__EXTRACTED MATERIAL__.
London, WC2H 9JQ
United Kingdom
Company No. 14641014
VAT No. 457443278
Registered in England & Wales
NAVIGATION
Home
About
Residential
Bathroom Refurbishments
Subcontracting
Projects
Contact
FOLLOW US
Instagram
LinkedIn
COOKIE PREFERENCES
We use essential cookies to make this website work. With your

__TASK__. Recast the lines of the item above as a Markdown table with two columns, No. and Line. Number each row and leave out any blank lines.

__YOUR RESPONSE__.
| No. | Line |
|---|---|
| 1 | London, WC2H 9JQ |
| 2 | United Kingdom |
| 3 | Company No. 14641014 |
| 4 | VAT No. 457443278 |
| 5 | Registered in England & Wales |
| 6 | NAVIGATION |
| 7 | Home |
| 8 | About |
| 9 | Residential |
| 10 | Bathroom Refurbishments |
| 11 | Subcontracting |
| 12 | Projects |
| 13 | Contact |
| 14 | FOLLOW US |
| 15 | Instagram |
| 16 | LinkedIn |
| 17 | COOKIE PREFERENCES |
| 18 | We use essential cookies to make this website work. With your |